Your instructions
Retype every line of the data below, starting with the first and ending with the line that contains "Image 1: First", but leave out the pictures.

Data
•••
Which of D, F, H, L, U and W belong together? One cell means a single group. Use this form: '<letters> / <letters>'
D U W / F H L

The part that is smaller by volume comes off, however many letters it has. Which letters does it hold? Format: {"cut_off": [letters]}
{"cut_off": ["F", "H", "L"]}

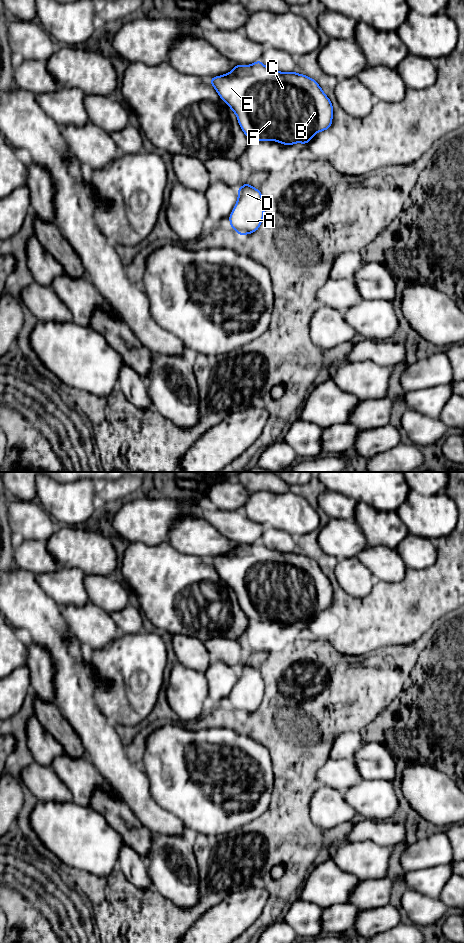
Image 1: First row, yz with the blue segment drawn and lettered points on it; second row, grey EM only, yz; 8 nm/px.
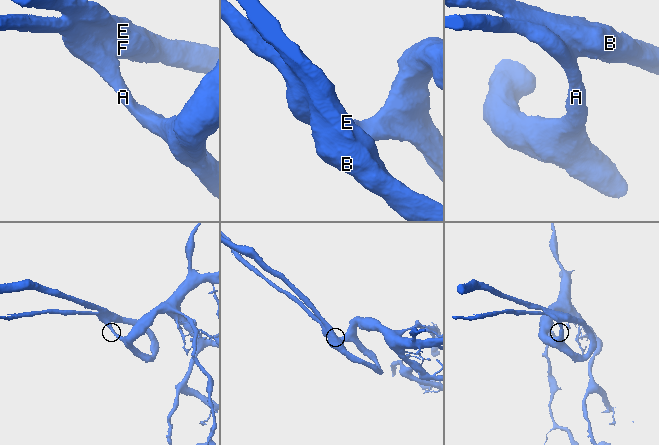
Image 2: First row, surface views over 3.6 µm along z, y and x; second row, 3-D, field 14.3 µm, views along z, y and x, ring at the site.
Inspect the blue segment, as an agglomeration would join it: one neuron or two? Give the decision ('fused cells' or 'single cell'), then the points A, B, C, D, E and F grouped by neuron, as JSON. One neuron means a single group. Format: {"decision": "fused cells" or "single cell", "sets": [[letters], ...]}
{"decision": "single cell", "sets": [["A", "B", "C", "D", "E", "F"]]}

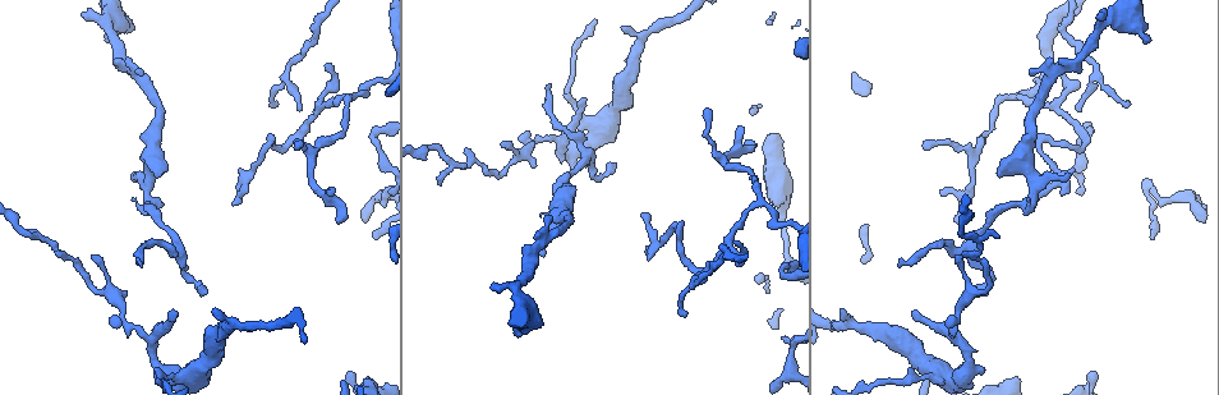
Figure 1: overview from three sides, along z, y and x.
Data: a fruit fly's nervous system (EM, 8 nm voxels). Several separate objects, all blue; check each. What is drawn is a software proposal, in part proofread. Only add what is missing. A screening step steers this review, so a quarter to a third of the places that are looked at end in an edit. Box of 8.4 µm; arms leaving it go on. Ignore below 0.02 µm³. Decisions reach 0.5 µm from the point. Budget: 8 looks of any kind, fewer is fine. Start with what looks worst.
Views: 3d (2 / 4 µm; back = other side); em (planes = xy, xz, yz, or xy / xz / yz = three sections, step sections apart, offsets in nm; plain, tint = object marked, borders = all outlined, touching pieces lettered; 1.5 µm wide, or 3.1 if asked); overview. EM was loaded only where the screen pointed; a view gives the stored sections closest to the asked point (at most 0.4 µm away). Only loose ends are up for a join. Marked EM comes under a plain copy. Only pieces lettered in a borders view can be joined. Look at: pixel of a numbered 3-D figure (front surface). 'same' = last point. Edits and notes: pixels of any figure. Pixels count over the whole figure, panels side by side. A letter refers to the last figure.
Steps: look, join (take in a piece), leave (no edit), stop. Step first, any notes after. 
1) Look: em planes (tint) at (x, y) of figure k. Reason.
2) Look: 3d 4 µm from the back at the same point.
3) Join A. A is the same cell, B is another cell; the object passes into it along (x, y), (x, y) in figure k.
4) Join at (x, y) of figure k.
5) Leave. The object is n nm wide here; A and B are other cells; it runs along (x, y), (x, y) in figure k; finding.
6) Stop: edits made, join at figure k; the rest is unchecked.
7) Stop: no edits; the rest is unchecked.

Look: 3d 4 µm at (733, 240) of figure 1. Tapers out.

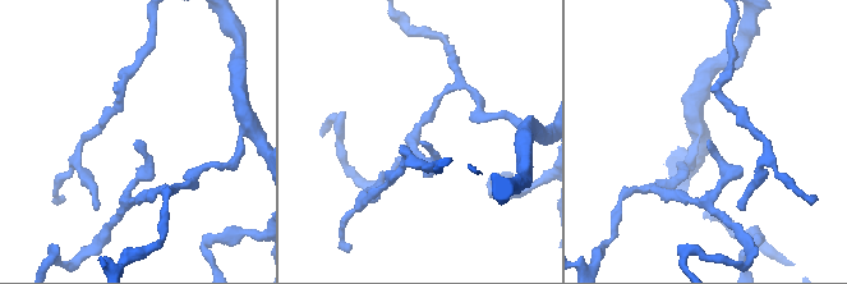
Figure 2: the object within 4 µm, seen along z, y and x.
Look: em planes (borders) at (419, 142) of figure 2. Now the EM.

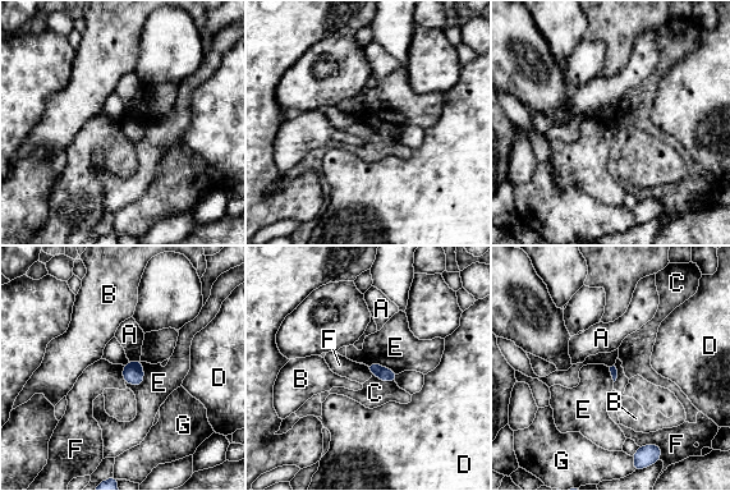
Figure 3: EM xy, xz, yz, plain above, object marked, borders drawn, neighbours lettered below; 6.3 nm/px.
Leave. The longest contact is with E, 170 nm; A, B, C, D, E, F and G are other cells; no lettered piece goes on from it.

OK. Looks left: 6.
Look: em xz step 4 (borders) at (737, 125) of figure 1. An open end.

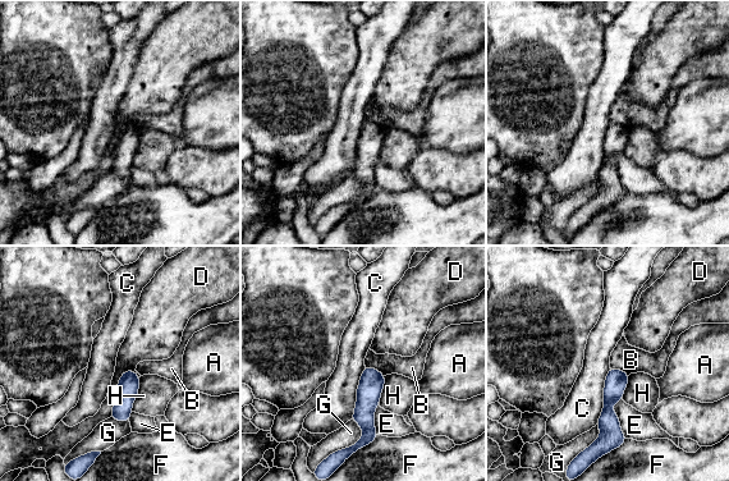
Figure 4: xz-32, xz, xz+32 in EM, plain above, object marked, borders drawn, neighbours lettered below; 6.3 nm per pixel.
Leave. The object is 140 nm wide here; A, B, C, D, E, F, G and H are other cells; it runs along (368, 370), (367, 436), (358, 445) in figure 4; none of them fits.

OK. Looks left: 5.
Look: em xy step 4 (tint) at (439, 183) of figure 1.

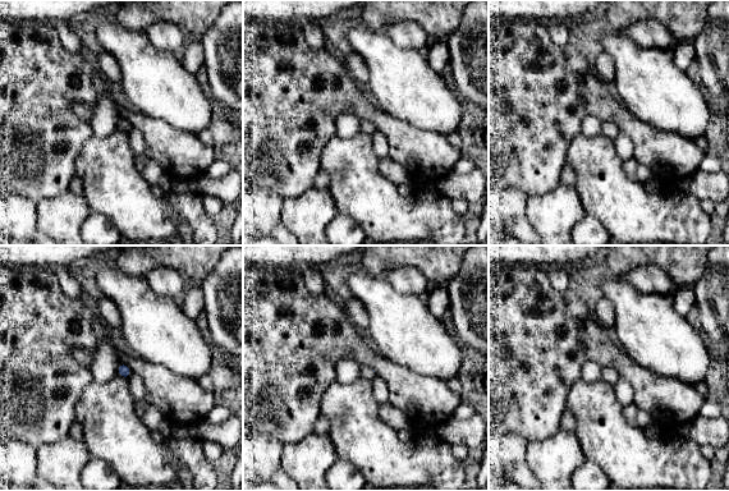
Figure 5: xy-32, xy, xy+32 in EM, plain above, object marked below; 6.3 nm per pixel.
Look: em planes (borders) at the same point. Another direction.

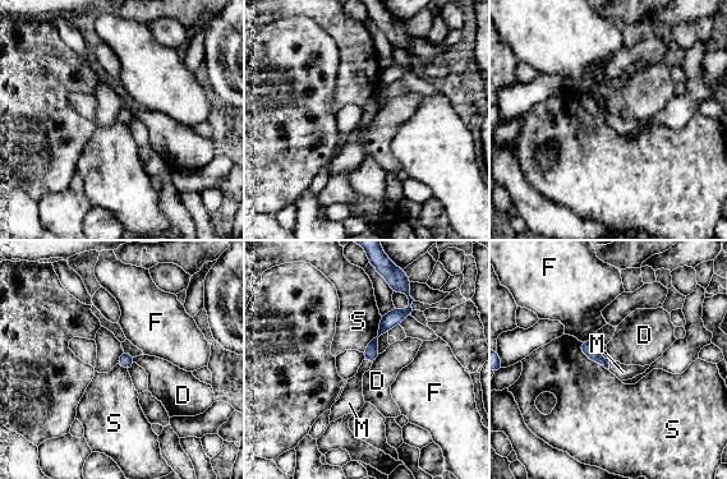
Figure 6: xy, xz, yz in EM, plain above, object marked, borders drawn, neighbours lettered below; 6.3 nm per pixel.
Join M. M is the same cell, D, F and S are other cells; the object passes into it along (589, 349), (608, 365), (622, 372) in figure 6; it goes on there.

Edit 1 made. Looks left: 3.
Stop: edits made, join at figure 6; the rest is unchecked.

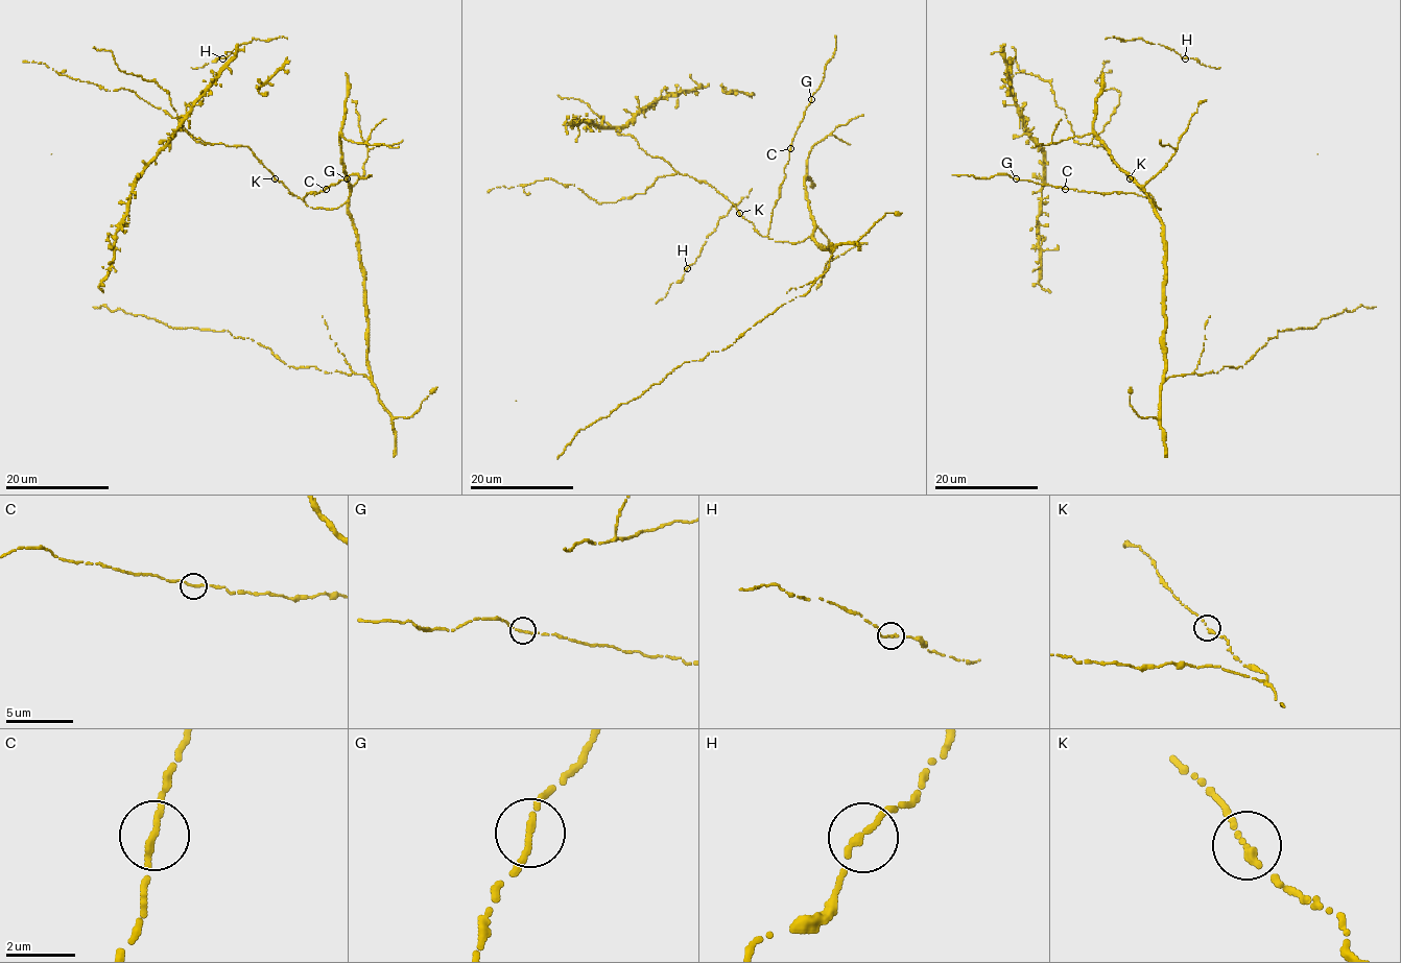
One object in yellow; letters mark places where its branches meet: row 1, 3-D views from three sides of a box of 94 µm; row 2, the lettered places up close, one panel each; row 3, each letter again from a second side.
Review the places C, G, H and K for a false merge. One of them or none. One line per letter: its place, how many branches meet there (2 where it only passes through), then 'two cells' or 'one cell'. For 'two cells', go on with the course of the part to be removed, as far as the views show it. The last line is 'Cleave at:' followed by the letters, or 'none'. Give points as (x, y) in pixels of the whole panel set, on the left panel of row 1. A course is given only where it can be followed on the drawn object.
C: place (326, 189); branches 2; one cell
G: place (347, 178); branches 2; one cell
H: place (222, 58); branches 2; one cell
K: place (275, 178); branches 2; one cell
Cleave at: none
•••
Exercise output
Which of D, F, H, L, U and W belong together? One cell means a single group. Use this form: '<letters> / <letters>'
D U W / F H L

The part that is smaller by volume comes off, however many letters it has. Which letters does it hold? Format: {"cut_off": [letters]}
{"cut_off": ["F", "H", "L"]}

Image 1: First row, yz with the blue segment drawn and lettered points on it; second row, grey EM only, yz; 8 nm/px.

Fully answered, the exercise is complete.